Memoir by Cheryl Strayed
Don't be confused by the rugged looking boot on the cover. Even I, a committed couch traveler, hater of camping, lover of the idea of nature but not so much the bugs and dirt and other yucky stuff, even I enjoyed this book.
When given the book I looked at the sub-title and thought, "Ha. Me? A hiking book? This must be for my dad." And so it sat on my nightstand for probably a year, next to reference books about writing and three books I've started and just can't finish (Everything is Illuminated, One Hundred Years of Solitude, Reading Lolita in Tehran: see my post about being a literary fraud), until it was THE LAST BOOK. This is a desperate state for me. I will read my daughter's Highlights magazines if there isn't any other option, so in this condition, I finally picked up Wild.
I found a pleasant surprise. While truly about her hike on the Pacific Crest Trail (a mountain top trail from Mexico to Canada, which Strayed hikes for most of California and all of Oregon), it's also a completely cathartic experience for both writer and reader. Strayed goes on the hike because her mother dies, her siblings scatter, and her marriage dissolves within just a few years. She starts to veer off the path she imagined for her life and needs a new path to walk, so even though she's not an experienced hiker, she decides almost on a whim to do this thing. She encounters every expected but not truly imagined obstacle: bears, lack of water, losing five toenails, rain, snow, heat, and just plain pain. She also meets generous and loving strangers and real characters in unexpected ways and places. All the while Strayed journals and retells her experiences, memories of her mother, self abuse, and self love, hence the subtitle.
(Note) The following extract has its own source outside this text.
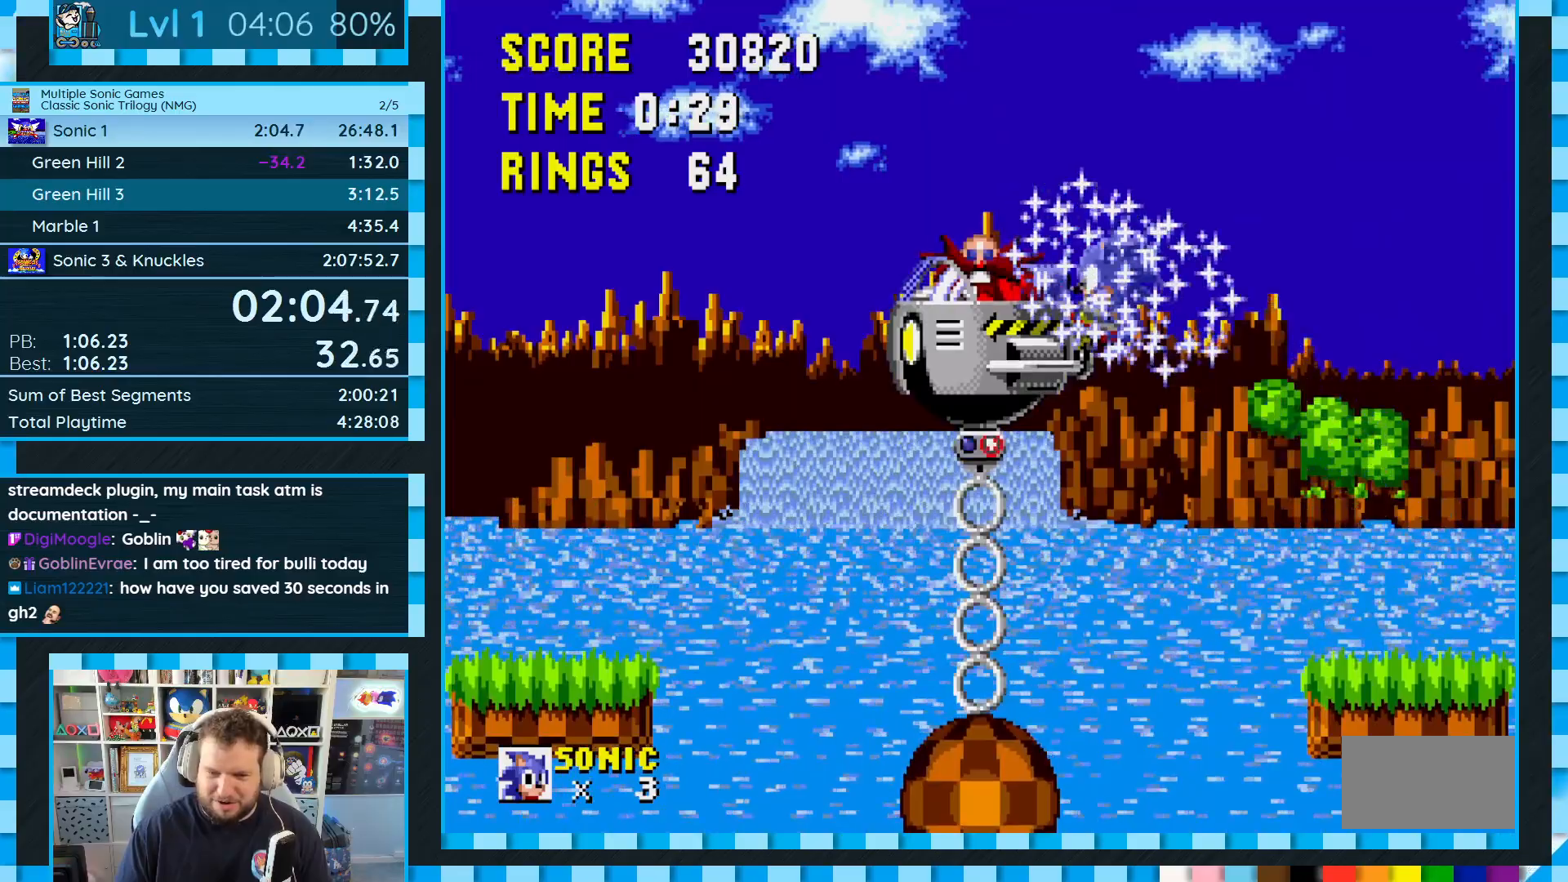
{"buttons": ["DPAD_LEFT"], "events": [[50, "DPAD_LEFT", "up"], [100, "DPAD_RIGHT", "down"], [383, "DPAD_RIGHT", "up"], [483, "DPAD_LEFT", "down"]]}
The remarkable transparency Strayed displays in her story reminds me of, my favorite, Anne Lamott, but also of Eat, Pray, Love. She simply doesn't back down from anything, both in the wilderness and in her self-exploration. It's endearing rather than off-putting, reminding me of how broken we all are, how close to the brink we could all be if we lost those people most dear to us, the ones who ground us and make us who we are. This seems to be a trend in both books and blogs, as I read Jen Hatmaker and Glennon Doyle and Rachel Held Evans admit over and over again that they don't know what they're doing as women, mothers, humans, but they are just putting it out there so that everyone else can admit the same thing. I can't hike the PCT (I would literally die) but I can be brave like all these women, Strayed included, and be a truth teller, admit that I would be even more of a mess than I am without this huge tribe that is holding me together. For Strayed, her tribe changes both on the trail and after, but she finds one, and find herself within it.